In the meantime, the rest of New Zealand needs to continue to support Auckland to do the heavy lifting for the rest of us. This means we will be staying at Alert Level 2. The cases we have seen in the Waikato, and the driver who has visited Palmerston North are a very clear indication of the need for us to maintain that stance. I know it is frustrating for communities that have not had a COVID case for a very long time. But it is important to remember that the reason there have not been cases is the careful and cautious approach we have taken.
And, as we have throughout the pandemic we have re-assessed the settings at level two to see if there are any further ways to ease those settings, and maintain a cautious approach, as we believe there is. Currently we ask hospitality to be seated, and separated with 1 metre between customers. We then overlay a cap on the top. The view of our public health officials is that for the rest of New Zealand, we can remove this cap for hospitality. The seated and separated rule will provide the safety we need. This will also apply to other events spaces, and we’ll issue guidance on this. Because social gatherings do not use the seated and separated rule, the limit of 100 will continue to apply for these.

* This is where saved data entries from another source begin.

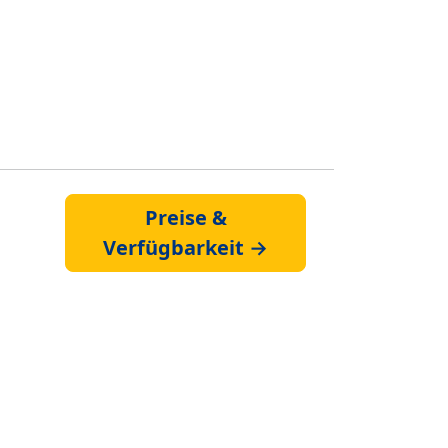
Preise &
Verfügbarkeit →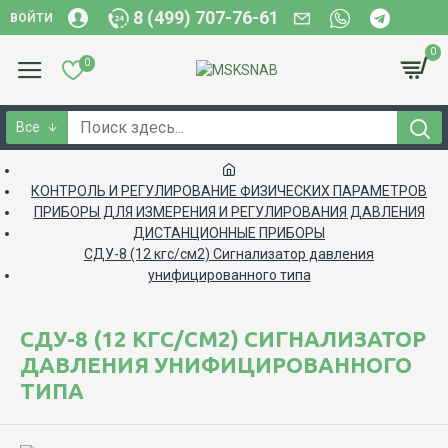
8 (499) 707-76-61
ВОЙТИ
0
0
Все
КОНТРОЛЬ И РЕГУЛИРОВАНИЕ ФИЗИЧЕСКИХ ПАРАМЕТРОВ
ПРИБОРЫ ДЛЯ ИЗМЕРЕНИЯ И РЕГУЛИРОВАНИЯ ДАВЛЕНИЯ
ДИСТАНЦИОННЫЕ ПРИБОРЫ
СДУ-8 (12 кгс/см2) Сигнализатор давления
унифицированного типа
СДУ-8 (12 КГС/СМ2) СИГНАЛИЗАТОР
ДАВЛЕНИЯ УНИФИЦИРОВАННОГО
ТИПА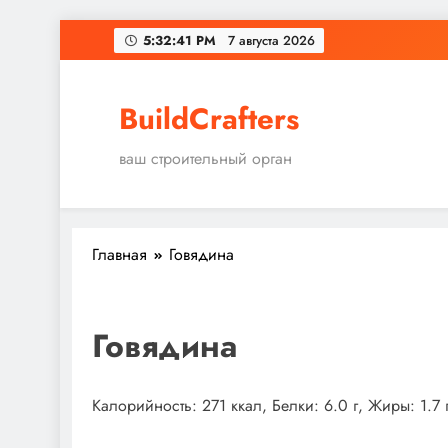
Перейти
5:32:41 PM
7 августа 2026
к
содержимому
BuildCrafters
ваш строительный орган
Главная
Говядина
Говядина
Калорийность: 271 ккал, Белки: 6.0 г, Жиры: 1.7 г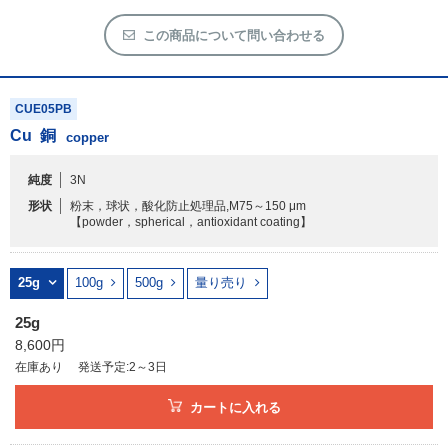
この商品について問い合わせる
CUE05PB
Cu
銅
copper
純度
3N
形状
粉末，球状，酸化防止処理品,M75～150 μm
【powder，spherical，antioxidant coating】
25g
100g
500g
量り売り
25g
8,600円
在庫あり
発送予定:2～3日
カートに入れる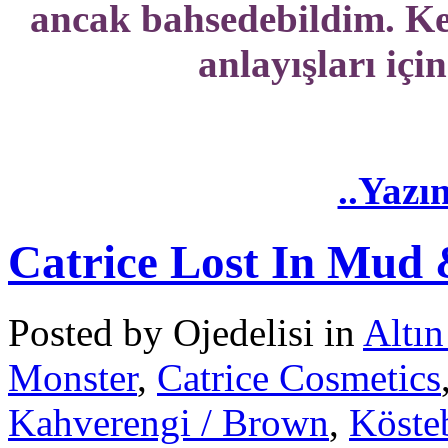
ancak bahsedebildim. Ke
anlayışları iç
..Yazı
Catrice Lost In Mud
Posted by Ojedelisi in
Altın
Monster
,
Catrice Cosmetics
Kahverengi / Brown
,
Köste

But right now the single most important thing that people outside of Auckland can do if they want to see the return of large scale gatherings and events is to get vaccinated. Or even better if you are vaccinated, support and encourage someone who isn’t to get along to a centre this weekend.
Tomorrow I’ll set out our plan for the final stages of our vaccination campaign and activities to drive our numbers up event higher.
On Thursday we will provide and update on the testing strategy going forward. At Cabinet today a report prepared by Professor David Murdoch from Otago University was presented. Professor Murdoch leads our testing advisory group. His work will form the basis of a new rigorous testing regime that will be central to our strategy to control the virus going forward.
To conclude vaccines will mean that in the future we can do things differently. And that change is within our sights. But even then, our strategy remains – we want to control the virus, avoid cases and hospitalisations. But with vaccines we have more options on how we do that.
We will keep testing and isolating COVID when we find it. We will keep stamping it out through contact tracing. But the individual armour of the vaccine means we don’t all have to be at home while we do that work.
But that does mean we need you to be vaccinated.
I have heard some people who are willing to be vaccinated, say that they are waiting for just a little longer till they make the choice. They may not be worried about the immediate side effects, but they want to see they long term health effects.
I want to give you the assurance you need, that the vaccine is safe. And encourage you to have further conversations with your trusted medical professional.
But please, do not wait. Maintaining control of COVID, and easing restrictions, does rely on the help of the vaccine. It is already making a difference, but we need everyone to do their bit. Wherever you live.
This is not an Auckland problem, but rather a solution that only the team of 5 million can deliver on. We need everyone to play their part.